Difference listings:
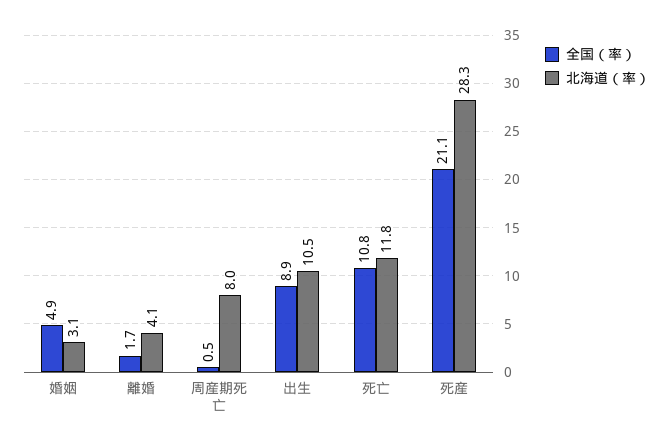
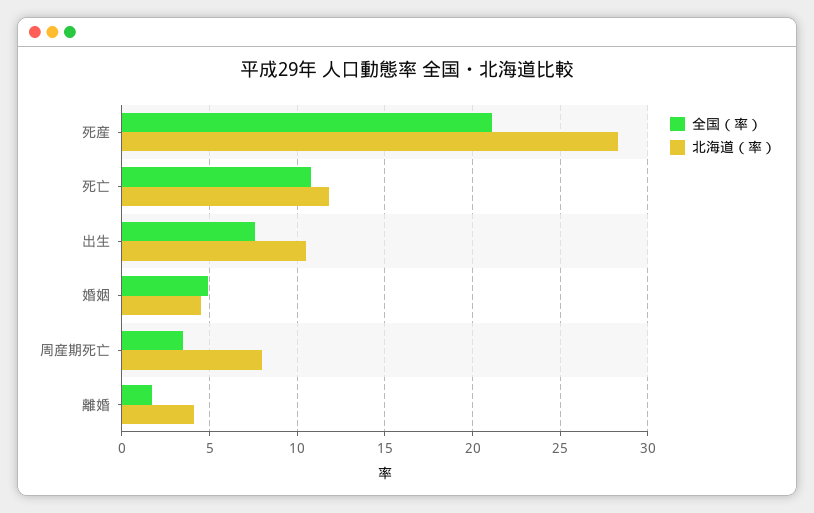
  {
    "全国（率）": {
      "婚姻": 4.9,
      "離婚": 1.7,
-     "周産期死亡": 0.5,
+     "周産期死亡": 3.5,
-     "出生": 8.9,
+     "出生": 7.5,
      "死亡": 10.8,
      "死産": 21.1
    },
    "北海道（率）": {
-     "婚姻": 3.1,
+     "婚姻": 4.5,
      "離婚": 4.1,
      "周産期死亡": 8,
      "出生": 10.5,
      "死亡": 11.8,
      "死産": 28.3
    }
  }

[What you have to do]: Exclude images. Return the data above verbatim.

[Result of this exercise]:
  {
    "全国（率）": {
      "婚姻": 4.9,
      "離婚": 1.7,
-     "周産期死亡": 0.5,
+     "周産期死亡": 3.5,
-     "出生": 8.9,
+     "出生": 7.5,
      "死亡": 10.8,
      "死産": 21.1
    },
    "北海道（率）": {
-     "婚姻": 3.1,
+     "婚姻": 4.5,
      "離婚": 4.1,
      "周産期死亡": 8,
      "出生": 10.5,
      "死亡": 11.8,
      "死産": 28.3
    }
  }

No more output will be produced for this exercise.